INSTRUCTIONS FOR THE TASK — Revise the cookie-parsing discussion between "then it'll ignore" and "I'm not sure.", inclusive, putting "scripting languages" in place of "programming languages".

Don't use, see comment below.
Object.fromEntries(document.cookie.split(/; */).map(cookie => cookie.split('=', 2)))
or with decodeURIComponent
Object.fromEntries(document.cookie.split(/; */).map(c => {
const [ key, v ] = c.split('=', 2);
return [ key, decodeURIComponent(v) ];
}));
Object.fromEntries(document.cookie.split(/; */).map(cookie => cookie.split('=', 2)))or with
decodeURIComponent
Object.fromEntries(document.cookie.split(/; */).map(c => { const [ key, v ] = c.split('=', 2); return [ key, decodeURIComponent(v) ]; }));
That's not going to work because if you specify the limit for the String#split()
then it'll ignore the remaining after the last split.
const array = "a=b=c".split("=", 2);
// array = ["a", "b"];
Cookie values may contain =
as well
@benqus Thanks a lot, I should RTFM. I think I know programming languages where this actually keeps the remaining part but I'm not sure.

Excerpts from a dataset:
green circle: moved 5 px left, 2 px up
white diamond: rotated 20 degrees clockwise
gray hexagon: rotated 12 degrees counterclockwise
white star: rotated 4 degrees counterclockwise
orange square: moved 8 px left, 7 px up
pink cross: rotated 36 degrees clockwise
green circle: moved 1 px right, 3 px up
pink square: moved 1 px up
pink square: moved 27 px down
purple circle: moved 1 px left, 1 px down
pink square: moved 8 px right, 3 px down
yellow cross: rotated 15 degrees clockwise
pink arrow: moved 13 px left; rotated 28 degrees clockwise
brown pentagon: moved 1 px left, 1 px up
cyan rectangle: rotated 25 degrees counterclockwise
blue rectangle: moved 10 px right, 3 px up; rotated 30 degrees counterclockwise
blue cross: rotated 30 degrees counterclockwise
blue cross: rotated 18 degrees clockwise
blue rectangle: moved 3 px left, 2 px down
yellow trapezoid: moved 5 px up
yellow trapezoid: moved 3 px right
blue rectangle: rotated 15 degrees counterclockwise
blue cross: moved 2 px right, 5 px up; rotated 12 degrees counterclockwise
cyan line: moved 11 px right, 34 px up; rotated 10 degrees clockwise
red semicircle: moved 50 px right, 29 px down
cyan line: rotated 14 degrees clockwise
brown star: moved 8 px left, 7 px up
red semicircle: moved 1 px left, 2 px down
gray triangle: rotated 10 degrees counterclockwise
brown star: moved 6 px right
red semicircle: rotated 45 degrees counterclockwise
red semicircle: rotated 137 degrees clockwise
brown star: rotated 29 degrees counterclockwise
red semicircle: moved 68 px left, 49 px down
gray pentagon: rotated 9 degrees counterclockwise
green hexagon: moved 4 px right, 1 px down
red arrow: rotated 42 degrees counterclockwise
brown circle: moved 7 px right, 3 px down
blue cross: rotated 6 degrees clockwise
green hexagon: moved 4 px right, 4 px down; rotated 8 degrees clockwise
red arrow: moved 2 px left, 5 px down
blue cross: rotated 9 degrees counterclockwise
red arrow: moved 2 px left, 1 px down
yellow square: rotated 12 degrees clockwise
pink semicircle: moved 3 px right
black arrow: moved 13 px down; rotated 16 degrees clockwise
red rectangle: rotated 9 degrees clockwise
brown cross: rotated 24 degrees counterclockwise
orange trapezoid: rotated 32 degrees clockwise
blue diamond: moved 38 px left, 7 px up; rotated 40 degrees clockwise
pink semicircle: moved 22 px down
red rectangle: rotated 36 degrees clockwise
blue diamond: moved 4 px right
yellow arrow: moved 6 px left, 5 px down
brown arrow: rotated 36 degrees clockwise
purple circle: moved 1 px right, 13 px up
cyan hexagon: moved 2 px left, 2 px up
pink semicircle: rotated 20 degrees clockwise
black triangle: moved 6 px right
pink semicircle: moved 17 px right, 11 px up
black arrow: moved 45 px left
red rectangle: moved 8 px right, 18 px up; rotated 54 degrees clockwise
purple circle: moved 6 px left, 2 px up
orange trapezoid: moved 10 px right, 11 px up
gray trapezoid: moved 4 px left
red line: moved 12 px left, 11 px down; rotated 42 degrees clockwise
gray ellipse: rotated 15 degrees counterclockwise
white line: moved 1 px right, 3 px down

EXERCISE RESULT —
then it'll ignore the remaining after the last split.
const array = "a=b=c".split("=", 2);
// array = ["a", "b"];
Cookie values may contain =
as well
@benqus Thanks a lot, I should RTFM. I think I know scripting languages where this actually keeps the remaining part but I'm not sure.